Gettler often had to create new tests to isolate poisons. He regularly experimented by poisoning raw liver and attempting to isolate ever-smaller amounts of poison from it. These tests often involved mashing or liquifying tissue, followed by such tests as crystal formation, melting and boiling point analysis, color reactions, and titration. In 1935, Gettler was the first scientist to use a spectrograph in a criminal investigation in order to prove that the thallium that had poisoned the four children of Brooklyn bookkeeper Frederick Gross did not come from cocoa powder Gross had brought home from work. A previous chemical test had mistaken copper contamination from the box for thallium leading to Gross's arrest. The examiners eventually concluded that his wife had murdered the children before dying herself of encephalitis.

In addition to this, Gettler wrote numerous papers on isolating poisons such as benzene from human bodies. In 1933, Gettler was among the first to recognize a normal endogenous presence of carbon monoxide in the human body and was the first to suggest the human gut microbiome as a contributing source.

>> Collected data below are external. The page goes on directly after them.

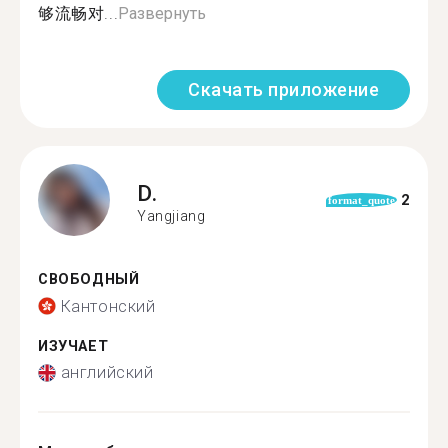
够流畅对...
Развернуть
Скачать приложение
D.
2
format_quote
Yangjiang
СВОБОДНЫЙ
Кантонский
ИЗУЧАЕТ
английский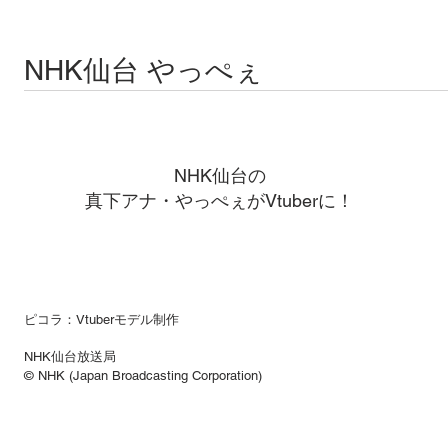
NHK仙台 やっぺぇ
NHK仙台の
真下アナ・やっぺぇがVtuberに！
ピコラ：Vtuberモデル制作
NHK仙台放送局
© NHK (Japan Broadcasting Corporation)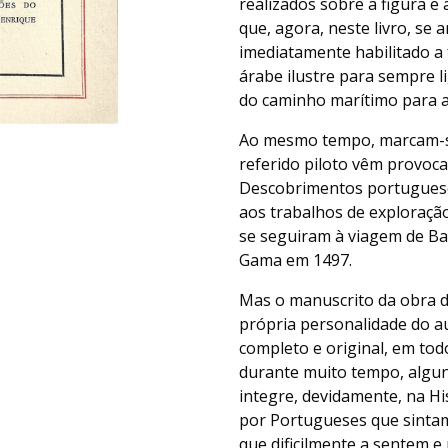
realizados sobre a figura e
que, agora, neste livro, se
imediatamente habilitado a 
árabe ilustre para sempre l
do caminho marítimo para a 
Ao mesmo tempo, marcam-se,
referido piloto vêm provoca
Descobrimentos portugueses
aos trabalhos de exploração
se seguiram à viagem de Ba
Gama em 1497.
Mas o manuscrito da obra d
própria personalidade do a
completo e original, em tod
durante muito tempo, algun
integre, devidamente, na His
por Portugueses que sintam
que dificilmente a sentem 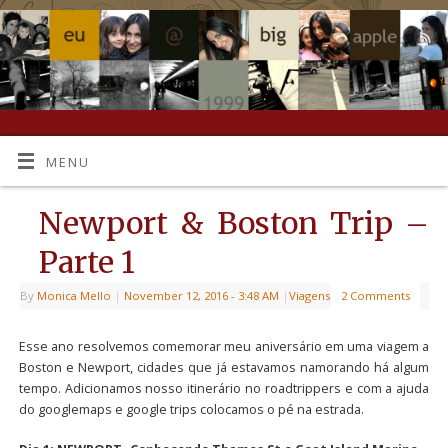
MENU
Newport & Boston Trip –
Parte 1
By
Monica Mello
|
November 12, 2016
- 3:48 AM
|
Viagens
2 Comments
Esse ano resolvemos comemorar meu aniversário em uma viagem a
Boston e Newport, cidades que já estavamos namorando há algum
tempo. Adicionamos nosso itinerário no roadtrippers e com a ajuda
do googlemaps e google trips colocamos o pé na estrada.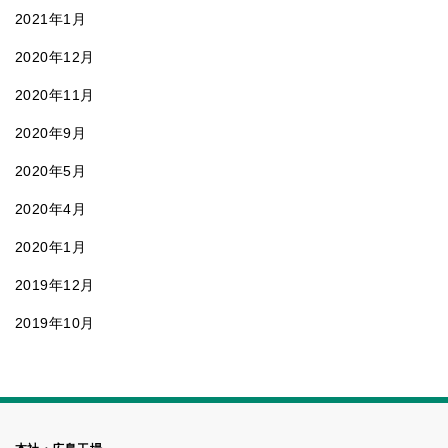
2021年1月
2020年12月
2020年11月
2020年9月
2020年5月
2020年4月
2020年1月
2019年12月
2019年10月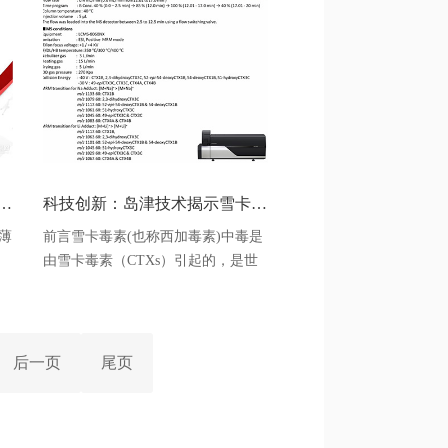
食
老师发现多个品种标准【含量测定】
物
项目发生了较大变化，为了帮助广大
视
用户更好应对即将实施的第一增补本
子
药典，做好相关检测项目调整，岛津
对增修订标准做了
检测小型电子部件的高分辨率X射线CT系统——Xslicer SMX-6010
科技创新：岛津技术揭示雪卡毒素（CTX）及其类似物高灵敏度检测新方法
薄
前言雪卡毒素(也称西加毒素)中毒是
由雪卡毒素（CTXs）引起的，是世
析
界上常见的食物中毒来源之一，据调
查，CTXs每年大约造成5万人中毒，
是造成人类中毒分布广、人数多的一
检
种海洋毒素之一。目前发现CTX的类
后一页
尾页
斜
似物有30余个。雪卡毒素是一种由底
栖甲藻产生的热稳定脂溶性聚醚毒
图
素，在天然样品中以微量存在，当浓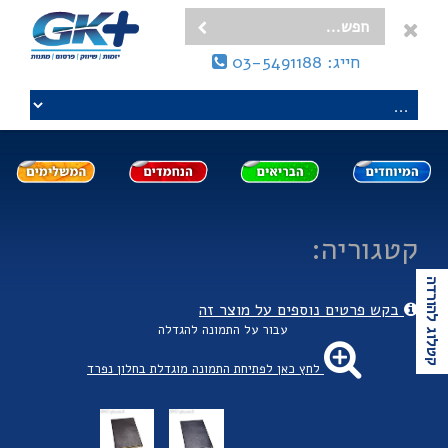
חייג: 03-5491188
קטגוריה:
קטלוג להורדה
בקש פרטים נוספים על מוצר זה
עבור על התמונה להגדלה
לחץ כאן לפתיחת התמונה מוגדלת בחלון נפרד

Gettler often had to work for low pay, due to severe budget cuts to the toxicology office.

== Teaching ==
In the 1920s, Gettler took the post of professor of chemistry at Washington Square College of New York University. At the same time he held a post at the New York University Graduate School. Gettler established a toxicology course in 1935 at the City College of New York. He retired from teaching in 1948, when he reached the mandatory retirement age.

== Later life and death ==
Gettler retired from the office of the medical examiner on January 1, 1959, when he was 75. He remained interested in toxicology until he died due to a terminal illness approximately ten years after retiring.